Tour du France a la Voile 2025
I thought about never writing this blog and letting it slide into the long history of sailing projects that never came to fruition. I started this blog to document my life in high level offshore racing; I’ve been lucky, lucky to share incredible highs, a few middle moments and now I guess the time has come to document a low. There are some sailors who shamelessly lie about their racing online and create false reality, I don’t really know how they do it. I prefer to take the honest approach.

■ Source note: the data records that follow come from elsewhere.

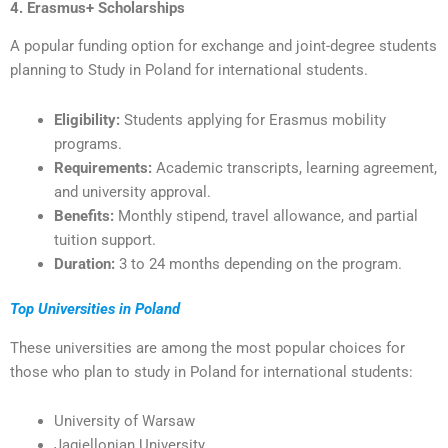
4. Erasmus+ Scholarships
A popular funding option for exchange and joint-degree students
planning to Study in Poland for international students.
Eligibility:
Students applying for Erasmus mobility
programs.
Requirements:
Academic transcripts, learning agreement,
and university approval.
Benefits:
Monthly stipend, travel allowance, and partial
tuition support.
Duration:
3 to 24 months depending on the program.
Top Universities in Poland
These universities are among the most popular choices for
those who plan to study in Poland for international students:
University of Warsaw
Jagiellonian University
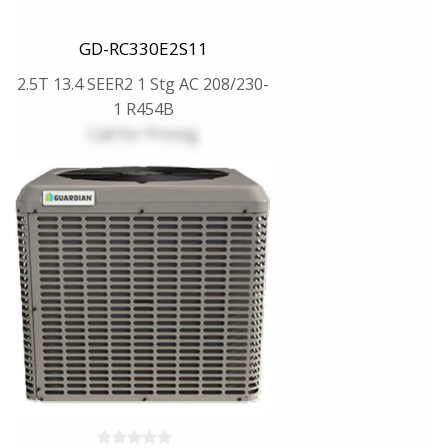
GD-RC330E2S11
2.5T 13.4 SEER2 1 Stg AC 208/230-
1 R454B
Call for Pricing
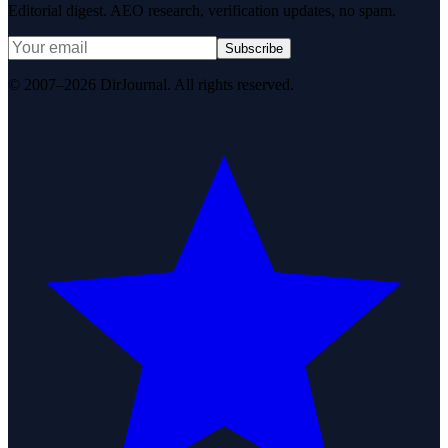
Editorial digest. AEO research, verification updates, no spam.
Subscribe
© 2007–2026 DirJournal. All rights reserved.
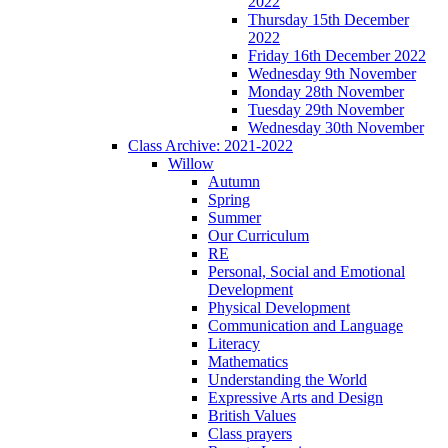
2022
Thursday 15th December
2022
Friday 16th December 2022
Wednesday 9th November
Monday 28th November
Tuesday 29th November
Wednesday 30th November
Class Archive: 2021-2022
Willow
Autumn
Spring
Summer
Our Curriculum
RE
Personal, Social and Emotional
Development
Physical Development
Communication and Language
Literacy
Mathematics
Understanding the World
Expressive Arts and Design
British Values
Class prayers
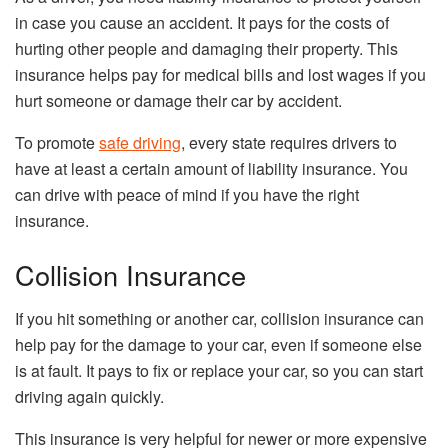
in case you cause an accident. It pays for the costs of
hurting other people and damaging their property. This
insurance helps pay for medical bills and lost wages if you
hurt someone or damage their car by accident.
To promote
safe driving
, every state requires drivers to
have at least a certain amount of liability insurance. You
can drive with peace of mind if you have the right
insurance.
Collision Insurance
If you hit something or another car, collision insurance can
help pay for the damage to your car, even if someone else
is at fault. It pays to fix or replace your car, so you can start
driving again quickly.
This insurance is very helpful for newer or more expensive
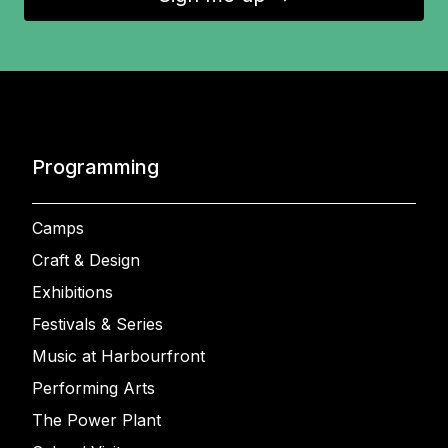
Programming
Camps
Craft & Design
Exhibitions
Festivals & Series
Music at Harbourfront
Performing Arts
The Power Plant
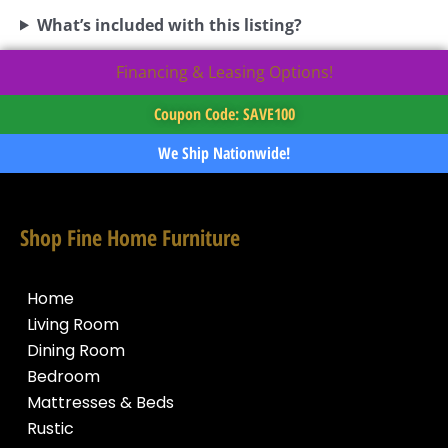
What’s included with this listing?
Financing & Leasing Options!
Coupon Code: SAVE100
We Ship Nationwide!
Shop Fine Home Furniture
Home
Living Room
Dining Room
Bedroom
Mattresses & Beds
Rustic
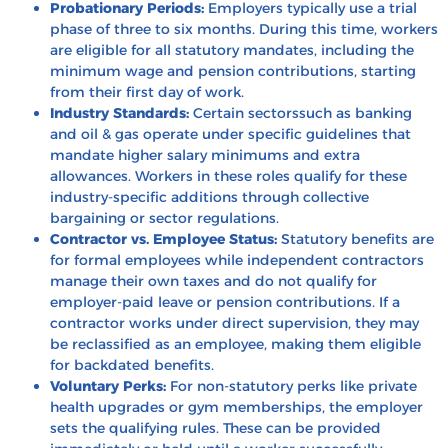
Probationary Periods:
Employers typically use a trial
phase of three to six months. During this time, workers
are eligible for all statutory mandates, including the
minimum wage and pension contributions, starting
from their first day of work.
Industry Standards:
Certain sectorssuch as banking
and oil & gas operate under specific guidelines that
mandate higher salary minimums and extra
allowances. Workers in these roles qualify for these
industry-specific additions through collective
bargaining or sector regulations.
Contractor vs. Employee Status:
Statutory benefits are
for formal employees while independent contractors
manage their own taxes and do not qualify for
employer-paid leave or pension contributions. If a
contractor works under direct supervision, they may
be reclassified as an employee, making them eligible
for backdated benefits.
Voluntary Perks:
For non-statutory perks like private
health upgrades or gym memberships, the employer
sets the qualifying rules. These can be provided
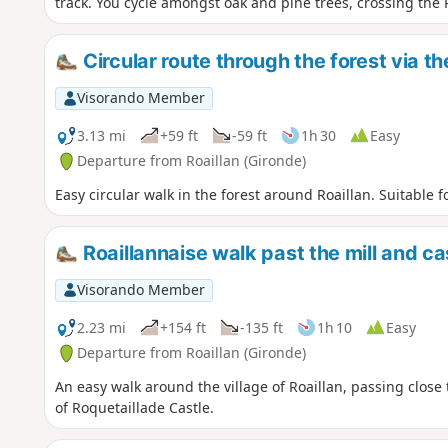
track. You cycle amongst oak and pine trees, crossing the R
Circular route through the forest via th
Visorando Member
3.13 mi
+59 ft
-59 ft
1h 30
Easy
Departure from Roaillan (Gironde)
Easy circular walk in the forest around Roaillan. Suitable f
Roaillannaise walk past the mill and ca
Visorando Member
2.23 mi
+154 ft
-135 ft
1h 10
Easy
Departure from Roaillan (Gironde)
An easy walk around the village of Roaillan, passing close 
of Roquetaillade Castle.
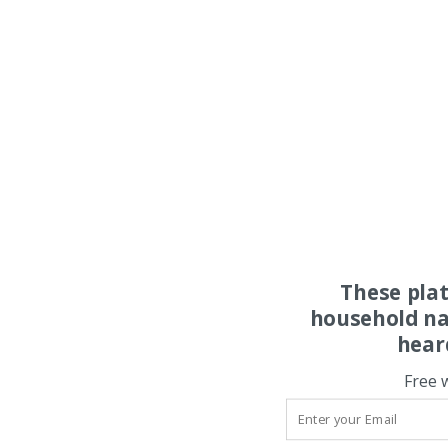
These pla
household na
hear
Free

This blog should be me announcing the Royal Ocean Racing Club (RORC) Griffin Project entry into the 2025 edition of the Tour de France a la voile. You should be reading about my apprehension, my excitement and a little intro into this race. I should be telling you about the route, the amazing team we’ve assembled and the challenge to come.
Except it’s not.
The Beginnings
I had previously tried and failed to put a team together for this race. So, when I was asked in January if I’d be motivated to skipper the RORC Griffin entry in the Tour I said yes, a chance to lead a team for the most prestigious of yacht clubs in Britain, a no brainer.
Quietly we built this team; starting by reuniting the Defi Paprec dream team of Ellie Driver and Ollie Hill, got the World championship winning team of Maggie Adamson and Cal Finlayson. Brought Irish mini sailor Mark O’Connor out the mini class and Lydia Barber out of the UK offshore scene. The final pieces were 3rd place finishers in the Transat Paprec Thomas Andre and Nell Castillo. In short, a crazy team, a team of legends, a team capable of bringing one hell of a fight to this race.
The race track; starting in Lorient racing to Royan, then Pornichet and finally a double dose of racing in Port la Foret
We’d secured the use of the boat I know well, from my Solitaire campaigns. Sails chosen. Campervan ready and a shore crew ready for a road trip around France. We were almost ready. All that was left was to get the exact team for each leg and go food shopping.
Warming the engine
The season commenced, the team warmed up, little by little, most at the Duo Guy Cotton. Some at the Plastimo Lorient Mini race. Lessons were learnt, improvements made. Everyone found their rhythm. The season kicked into gear, the team mostly did their biggest race of the season, The Transat Paprec.
Things were looking great!
The ‘text’
Then I received a message: 'Hey, can I give you a quick call about the tour?
The situation was explained; the team was finished before it had ever entered a race. I’m not angry at anyone, I’m unbelievably grateful to Jim Driver and Deb Fish for all their hard work.
The reason? The effects of a chain of events outside of anyone’s control.
So, if you’re a team racing in the Tour this year reading this, think yourselves very very lucky that you didn’t have to go up against this incredible RORC team. We would have made you work very, very hard.
A final word
I just wanted to say a massive thank you to the Royal Ocean Racing Club, Helm Watches, North Sails, SailProof and Kingfisher ropes. To Jim Driver and Deb Fish working behind the scenes. To Ellie, Ollie, Maggie, Cal, Lydia, Thomas and Nell for giving up so much of your time, all for nothing.
I hope as my friends have told me not the end for anyone, myself, members of the team or the RORC in high level offshore racing, more just a bump in the road. I know everyone will be back racing very soon.